Is every real inner product vectorial space a complex one? Based on this question, I would like to know if every real inner product vectorial space is a complex one? I think yes, because $\mathbb R\subset \mathbb C$, so if a vector can be multiplied by a real scalar it can be multiplied by a complex one because every real number is a complex one.
 A: A vector space is defined as a quadruple $(V,\mathbb{K},+,\cdot)$ where $V$ is a set, $\mathbb{K}$ is a field, $+$ is a binary operation on $V$ such that $(V,+)$ is an abelian group, and $\cdot$ is an operation $\cdot: \mathbb{K}\times V \to V$ that satisfies some axioms. The kay fact here is that the  multiplication by a scalar ($a\cdot\vec v$) must be an element of $V$, so, if $V=\mathbb{R}^n$ The product of a complex number $a$ with a  vector $\vec v$ cannot be defined simply using the usual multiplication of a complex number for the components of the vector, because such multiplication gives a complex number so that the result is not an element of $\mathbb{R}^n$.
So the answer to your question is No, if you don't have some definition of the ''multiplication'' of a real number by complex numbers that gives as  result a real number and that satisfies the axioms of a vector space, or if you change in  a some nice way the set $V$ .
A: You can always complexify your space, i.e. take
$$V_\mathbb{C} := \mathbb{C}\otimes_\mathbb{R} V$$
(where you look at $\mathbb{C}$ as a $2$-dimensional real vector space.

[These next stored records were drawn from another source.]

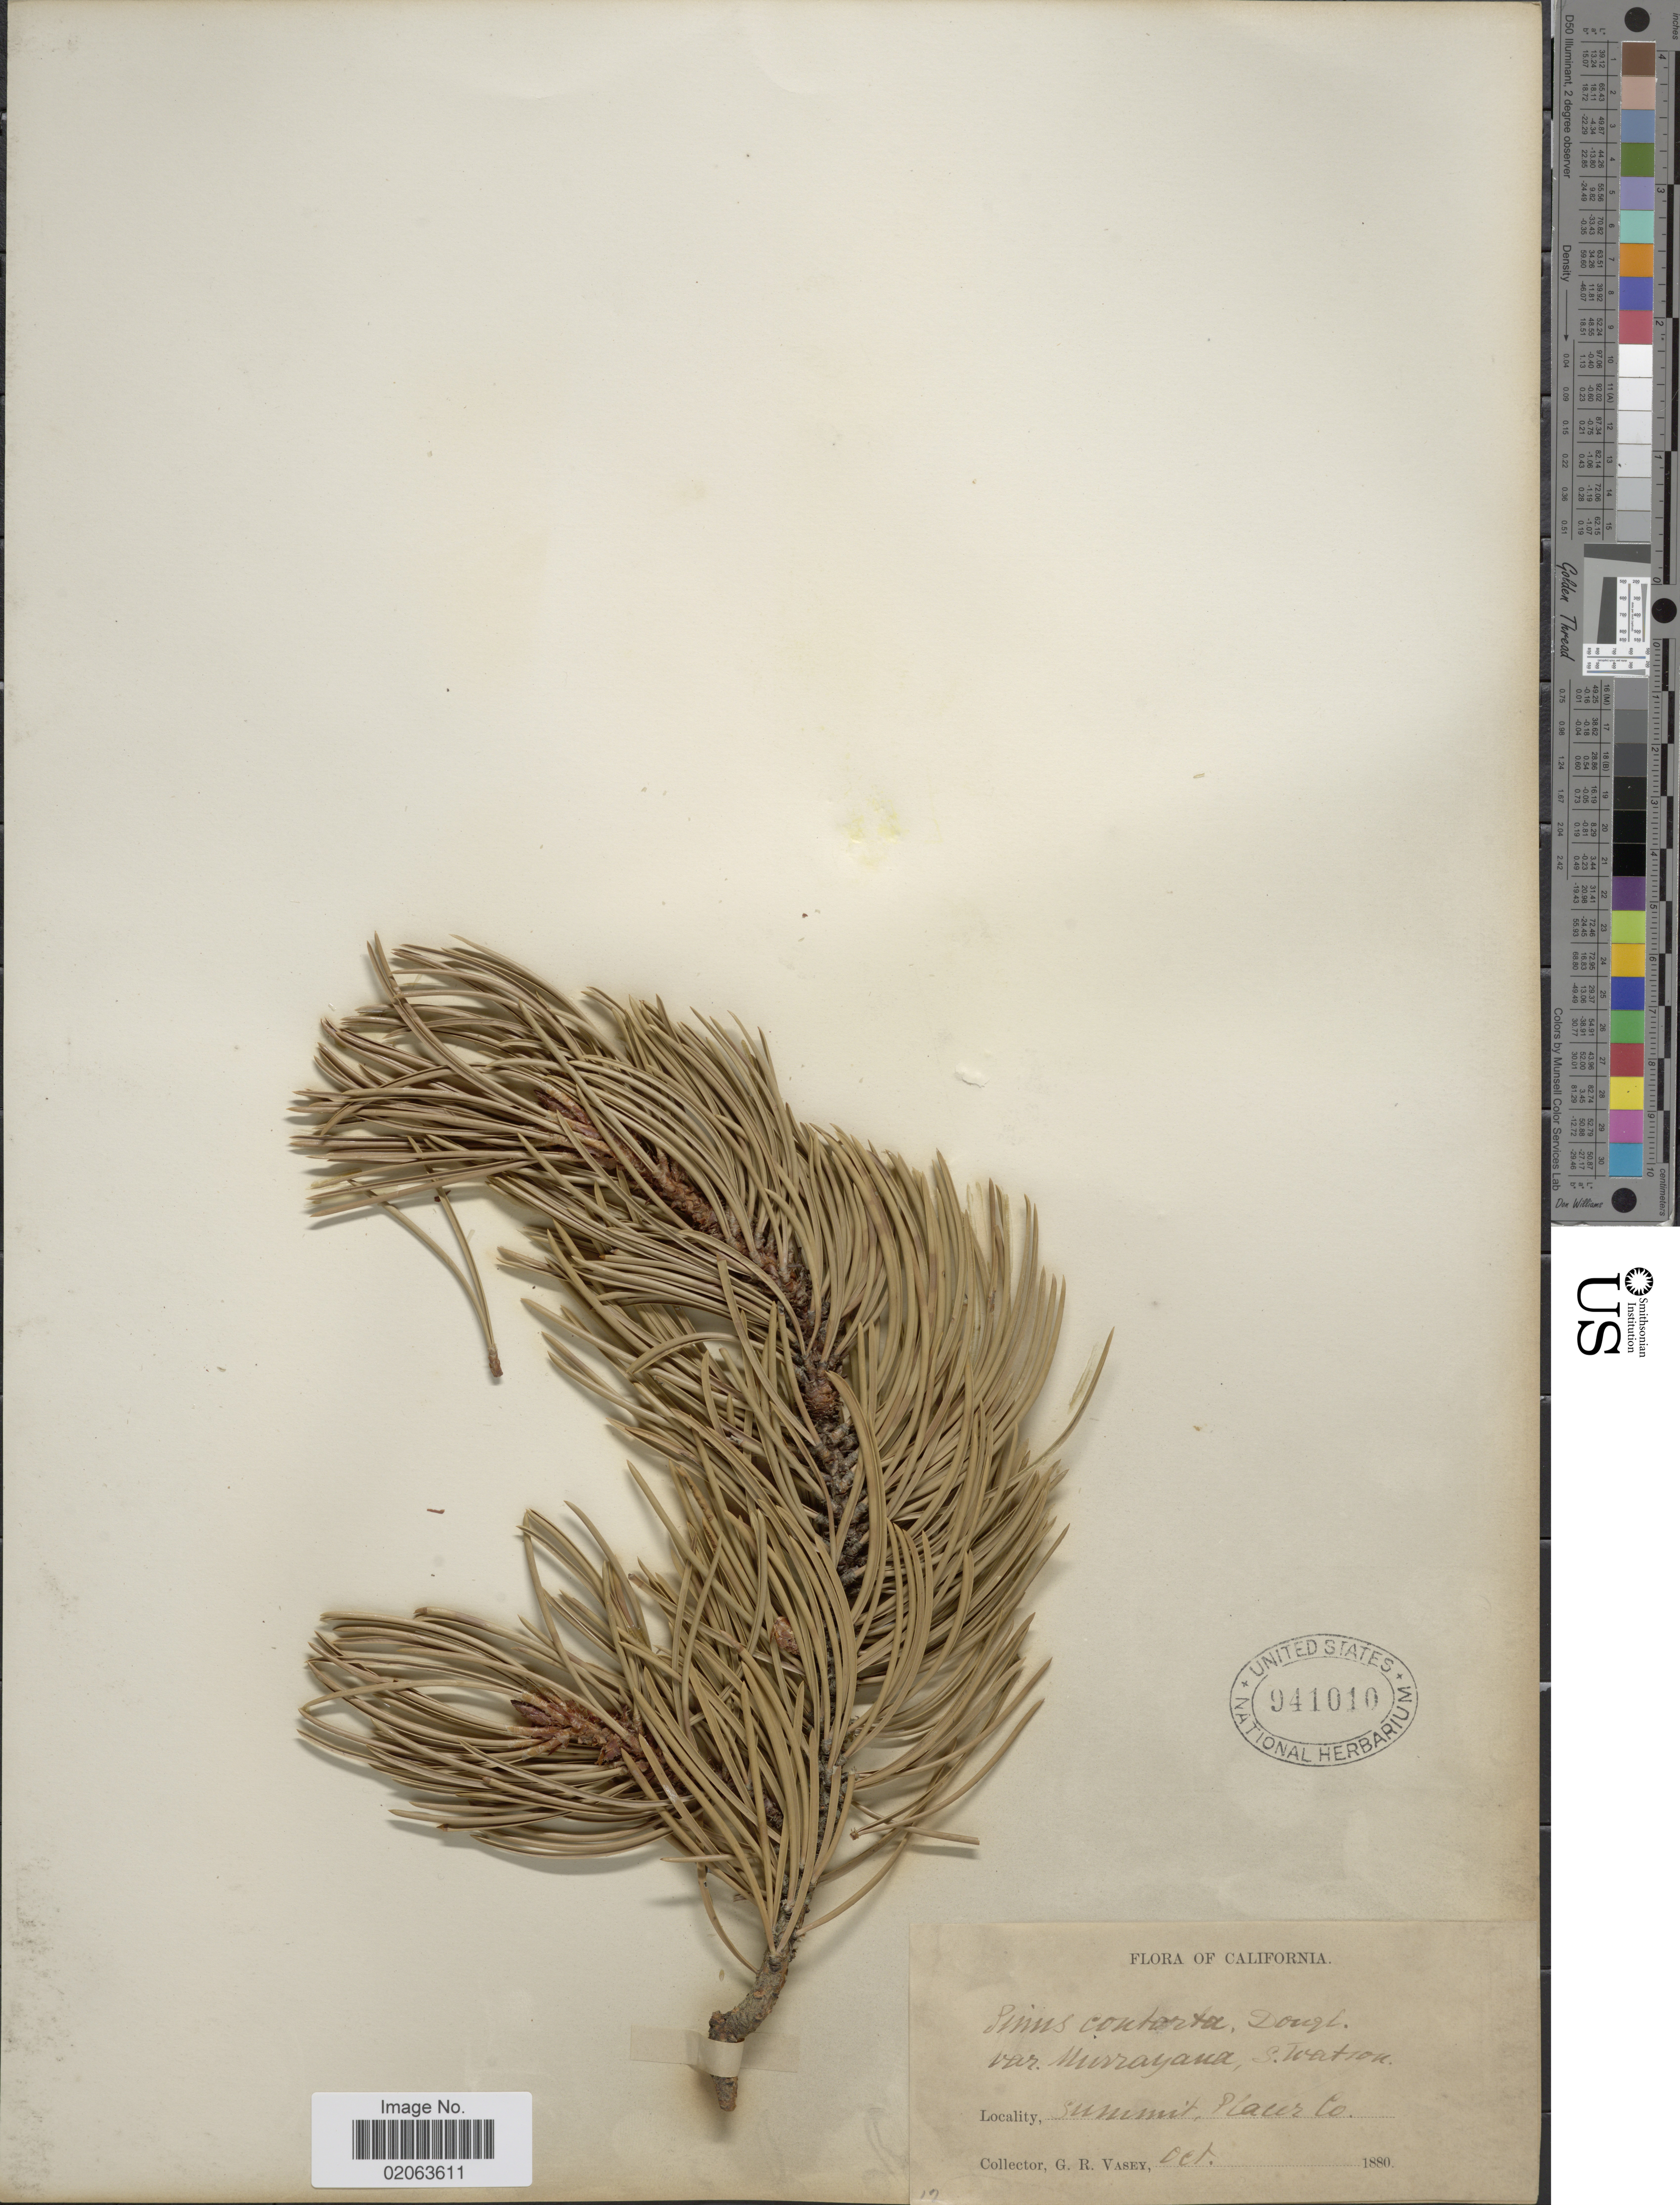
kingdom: Plantae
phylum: Tracheophyta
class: Pinopsida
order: Pinales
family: Pinaceae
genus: Pinus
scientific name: Pinus contorta var. murrayana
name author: (Balf.) S. Watson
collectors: G. R. Vasey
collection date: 1880-10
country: United States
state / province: California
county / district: Placer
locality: Summit. Placer Co.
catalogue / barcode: US 941010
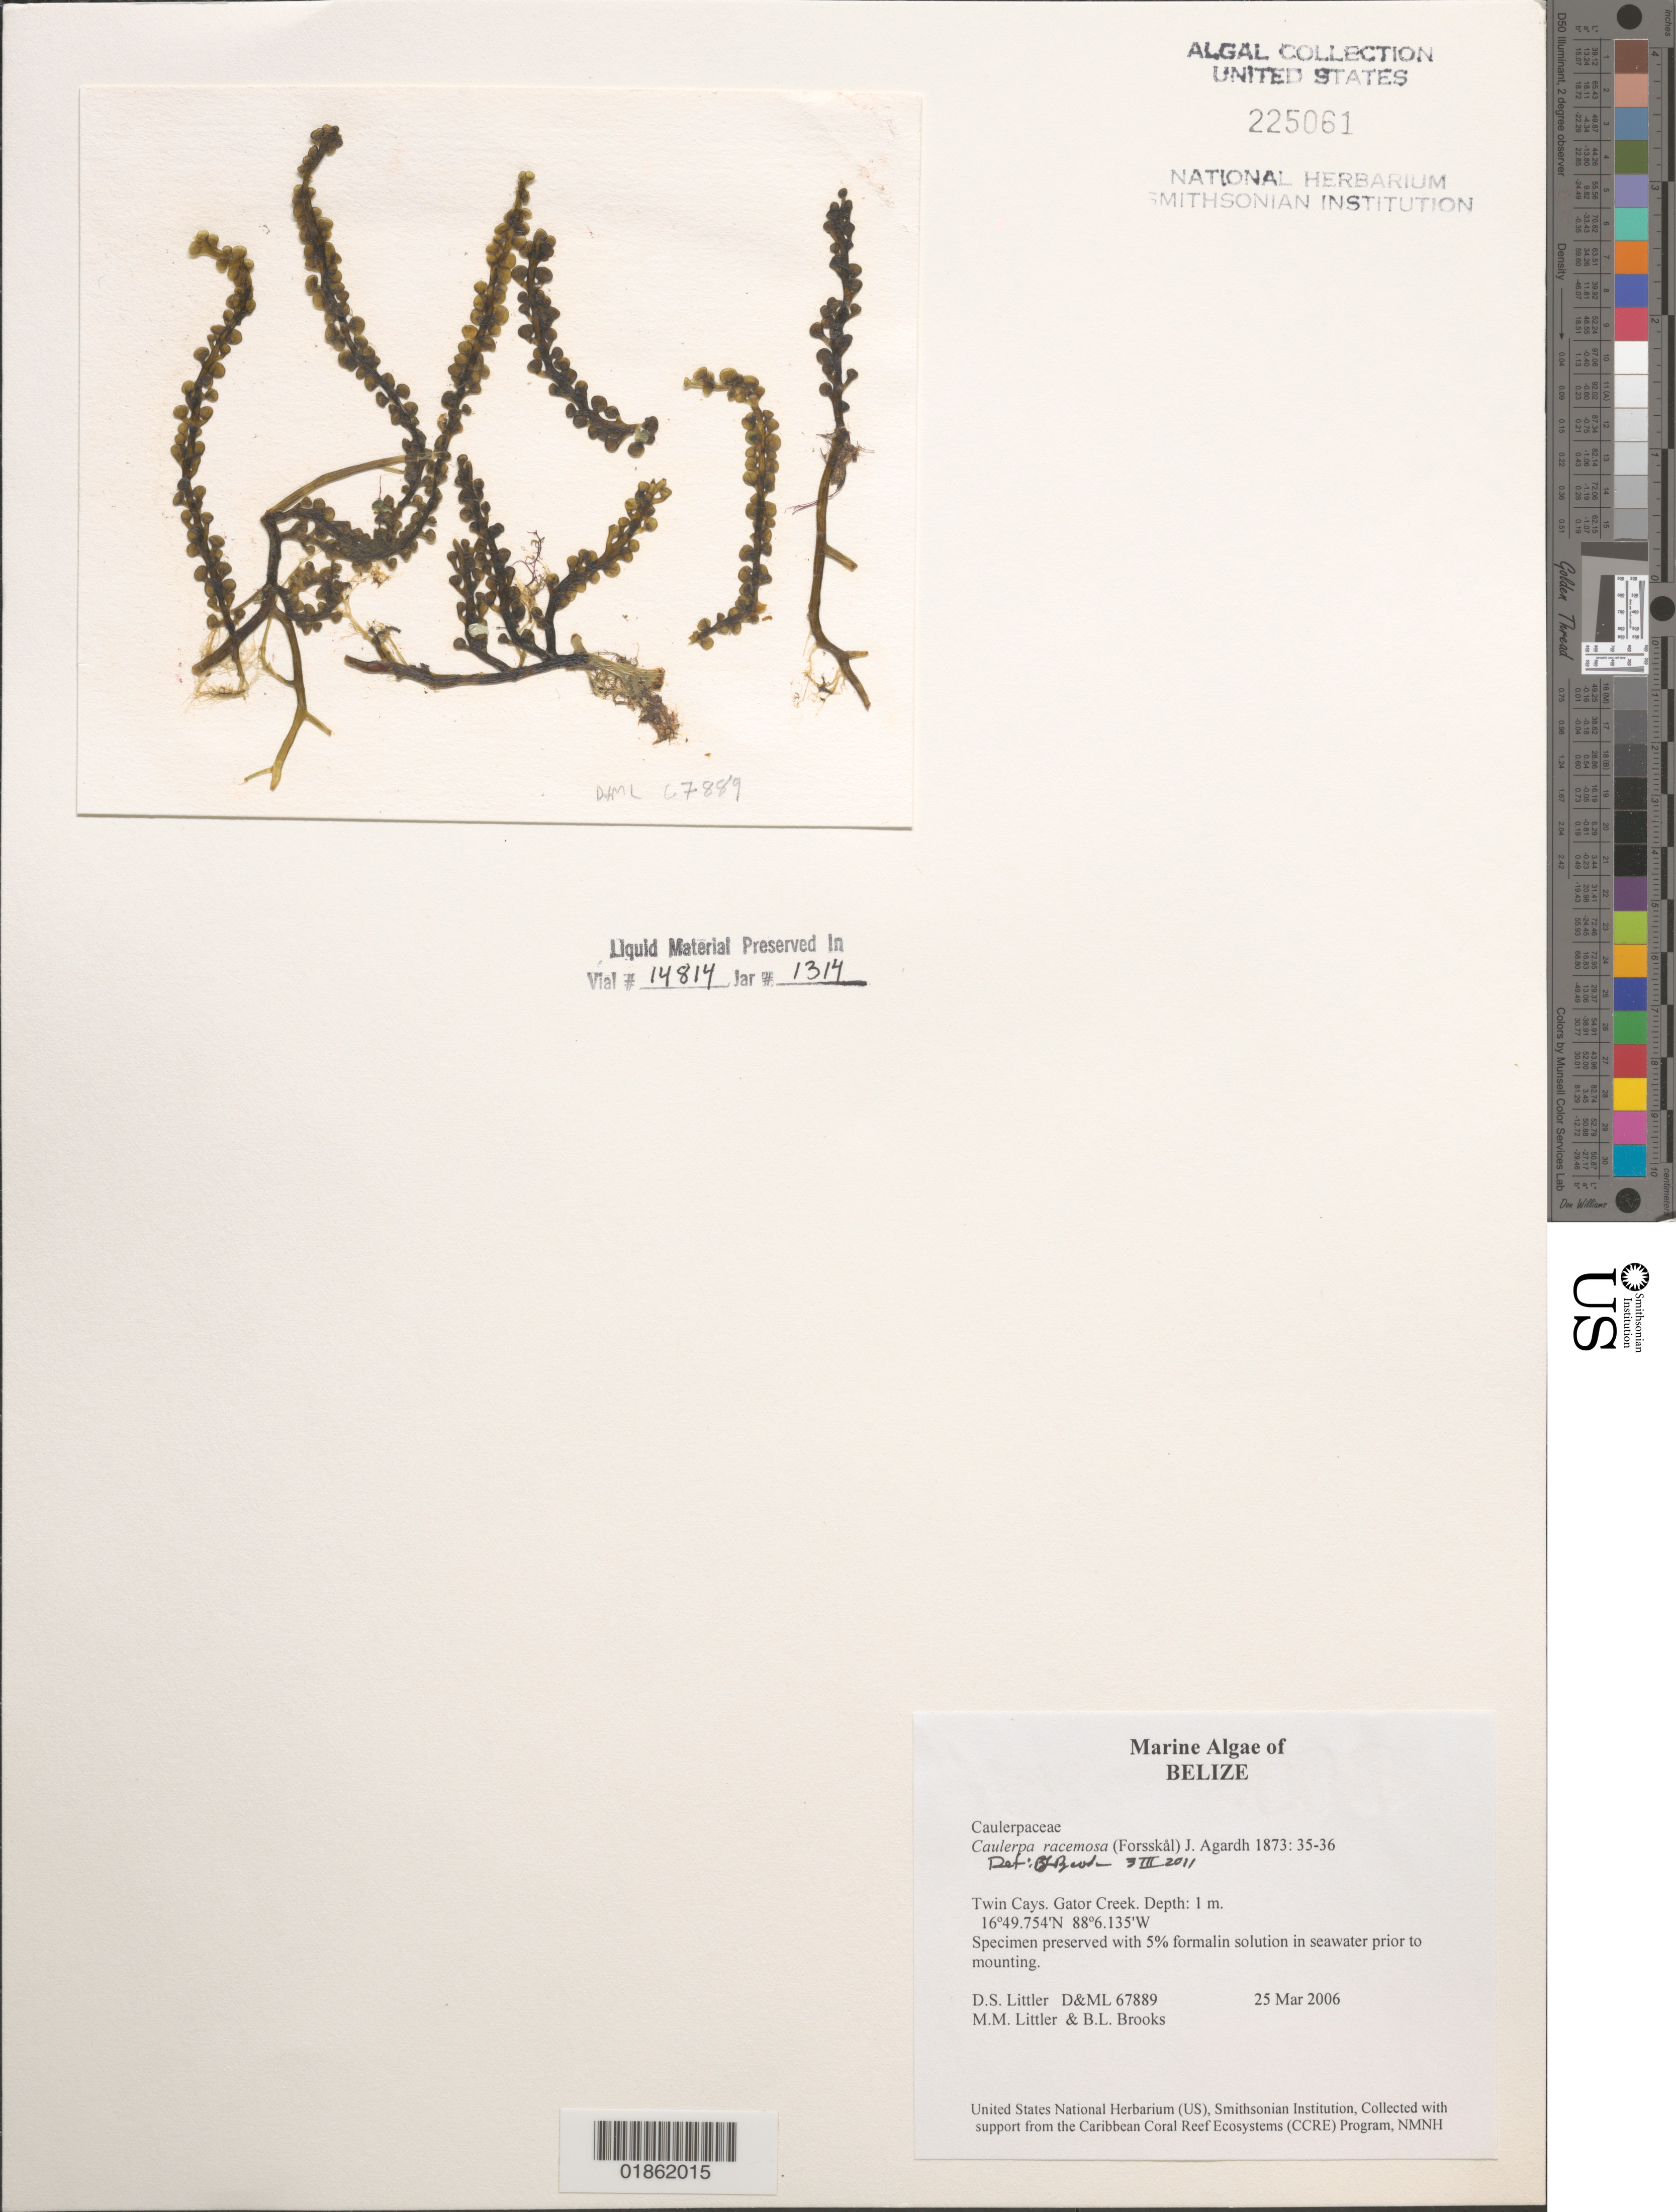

The vector space so obtained is naturally a complex vector space. Now extend the (real valued) inner product $\langle\cdot,\cdot\rangle_V$ into a complex valued one by asking
$$\langle z\otimes x,w\otimes y\rangle_{V_\mathbb{C}} = zw\langle x,y\rangle_V$$
for $z,w\in\mathbb{C}$. This is the only possible inner product on $V_\mathbb{C}$ restricting to $\langle\cdot,\cdot\rangle_V$ on $1\otimes V$.

In the other direction, there is the process of restriction of scalars: if you have a field morphism $\phi:k\to K$, then you can see every $K$-vector space as a $k$-vector space by defining a new scalar multiplication by
$$x\cdot v := \phi(x)\cdot v$$
for $x\in k$. In your question, you are considering the inclusion $\mathbb{R}\to\mathbb{C}$, but this tells you that you can see every complex vector space as a real one, and not the converse.
A: If you have a real vector space $V$ with an inner product $\cdot$, then you extend it to a complex vector space $W$ following the scheme:


*

*take the cartesian product $V\times V$. 

*define the multiplication by a scalar as
$$(a+ib)(x,y)=(ax-by,ay+bx)$$

*define the new scalar product $\bar\cdot$ as $$(x,y)\bar \cdot(v,w) = x\cdot v - y\cdot w+i(x\cdot w+y\cdot v)$$
This scheme allows to answer the question "If my space $V$ is a real one, how do I define a vector $iv$?"